Monday, February 7, 2022


1/29 and 1/30/22
Like almost anyone who has ever worked with color, I’m inspired whenever I see a brilliant sunrise or sunset, but I’ve only rarely attempted to sketch one (usually with watercolor). Even a fast-moving painter would be hard-pressed to capture those constantly changing hues en plein air. With colored pencils, it’s almost impossible, even for a fast sketcher like I am.

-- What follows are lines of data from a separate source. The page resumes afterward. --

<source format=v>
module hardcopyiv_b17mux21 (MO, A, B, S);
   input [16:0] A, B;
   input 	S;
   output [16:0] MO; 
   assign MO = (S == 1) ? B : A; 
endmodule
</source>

A while back I learned the term “skyscapito,” which may have been coined by the Skyscapito Appreciation Society. I don’t know much about this nature journaling group, but its members apparently sketch and paint their skies (search skyscapito with a hashtag for inspiring examples)! My introduction to skyscapitos was through Anne Kay’s Instagram feed, where she posts her lively nature journal pages. After enjoying seeing her small skyscapitos for a while, it finally dawned on me: If I make them small enough, I might actually have time to capture the colors of a sunrise or sunset!

I took advantage of the few days we enjoyed “partly sunny” weather last week to make three sunrise and one sunset skyscapitos. Sunrise, especially, is fun to catch because its timing is convenient lately: It has been coinciding with the time when I am usually making my coffee. While I wait for the coffeemaker, I can make a 2-by-3-inch sketch of the southeastern sky, then move on to breakfast.

1/31 and 2/2/22
Not wanting to bring a huge supply of colors to the kitchen, I took a simple, readymade approach: my Caran d’Ache Bicolors set. By removing two pencils that I knew I wouldn’t need for dawns and dusks, I made space in the tin for a Uni Pin brush pen and a waterbrush. The colors in the compact travel set are remarkably suitable for Seattle skies.

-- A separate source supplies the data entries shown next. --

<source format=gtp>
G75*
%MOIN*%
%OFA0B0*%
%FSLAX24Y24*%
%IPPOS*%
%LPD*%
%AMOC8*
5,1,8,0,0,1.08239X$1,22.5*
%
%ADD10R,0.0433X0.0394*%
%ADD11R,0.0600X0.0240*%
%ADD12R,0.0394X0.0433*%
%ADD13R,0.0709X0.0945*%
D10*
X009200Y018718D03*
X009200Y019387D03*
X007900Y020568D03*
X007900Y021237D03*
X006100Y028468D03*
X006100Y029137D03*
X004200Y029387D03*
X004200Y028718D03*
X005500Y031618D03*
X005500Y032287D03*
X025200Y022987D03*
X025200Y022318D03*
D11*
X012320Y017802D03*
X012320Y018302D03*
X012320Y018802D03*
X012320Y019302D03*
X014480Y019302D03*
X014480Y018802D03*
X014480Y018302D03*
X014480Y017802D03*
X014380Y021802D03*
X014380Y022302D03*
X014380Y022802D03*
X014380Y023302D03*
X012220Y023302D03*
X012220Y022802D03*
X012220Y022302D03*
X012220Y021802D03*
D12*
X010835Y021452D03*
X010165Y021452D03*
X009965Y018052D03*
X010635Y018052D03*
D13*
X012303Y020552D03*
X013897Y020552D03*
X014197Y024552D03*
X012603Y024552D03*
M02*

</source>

My new Field Notes journal would be an ideal place to put these tiny, nature journal-like sketches. Ironically, my current Sweet Tooth Field Notes notebook contains yellow paper, and I don’t like the way the sky looks greenish wherever I apply some blue. So I used a Signature for these (so much for trying to keep everything in one book!). When I eventually use a white-paper Field Notes again, I’m going to put skyscapitos in it.

A compact skyscapito kit!


  1. Working small was a brilliant idea! It is probably just enough time for a skyscapito or two. (I must admit I never heard that term before.)

    1. I think someone made up the term ;-) , but I like it!

  2. OMG!!! I didn't expect it to let me comment. I finally found the proper sequence!
    I am always up for having to get new tools, and I don't have those dual CdA pencils...yet;-)

    1. Glad you can finally comment here, Anne! And thanks again for this idea!!